Britain needs to increase its capacity to conduct cyber-attacks on foreign enemies, Prime Minister Boris Johnson has said before the publication of a national security review this week.

“Cyber power is revolutionising the way we live our lives and fight our wars, just as air power did 100 years ago,” Johnson said in a statement released by his office on Saturday.

Johnson is due to present a long-term review of national security strategy to parliament on Tuesday which media reports suggest could also lead to a reduction in armed forces personnel.

“The review will set out the importance of cyber technology to our way of life – whether it’s defeating our enemies on the battlefield, making the internet a safer place or developing cutting-edge tech to improve people’s lives,” Johnson’s office said.

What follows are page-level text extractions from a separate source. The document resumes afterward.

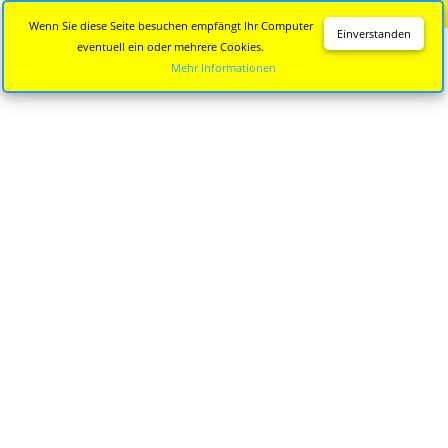
Diese Seite wird nicht mehr aktualisiert.
Zur neuen Seite
Wenn Sie diese Seite besuchen empfängt Ihr Computer
Einverstanden
eventuell ein oder mehrere Cookies.
Mehr Informationen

Speaking over the weekend, Johnson said the National Cyber Force (NCF) – including spies, defence officials and scientists – would have a permanent base in northern England as the government tries to boost regional development outside London.

The NCF currently targets threats including foreign air defence systems and the mobile phones of people the government views as serious criminals or terrorists.

It was created last year alongside a dedicated army regiment focused on cyber warfare.

In 2016 a National Cyber Security Centre was set up to advise the government and public on how to reduce the risk of cyber-attacks.

Last month, Lloyd’s published a new report in conjunction with cyber analytics specialist CyberCube and reinsurance broker Guy Carpenter, which examines how ‘Internet of Things’ devices are posing an increasingly high risk of cyber-attack to industrial and manufacturing businesses.

The report warns Cyber-attack risks have previously been considered unlikely to materially impact the physical market, with cyber perils traditionally emerging in the form of non-physical losses.

However, the report looks at how physical risks have become a rapidly growing concern for industrial businesses as shown by recent high-profile breaches.

Part of the report suggested that, while an imminent mass-scale cyber-physical attack may be unlikely, the threat is evolving very rapidly.

Precedents strongly point to continual targeting of strategic industrial sectors, as described in this report. Currently technology implementation and vulnerabilities can be fairly bespoke in many cases, but attackers are aided in this respect by the increasing interconnection of systems and the homogenisation of technology: this will act to heighten the risk significantly over time which requires a comprehensive response.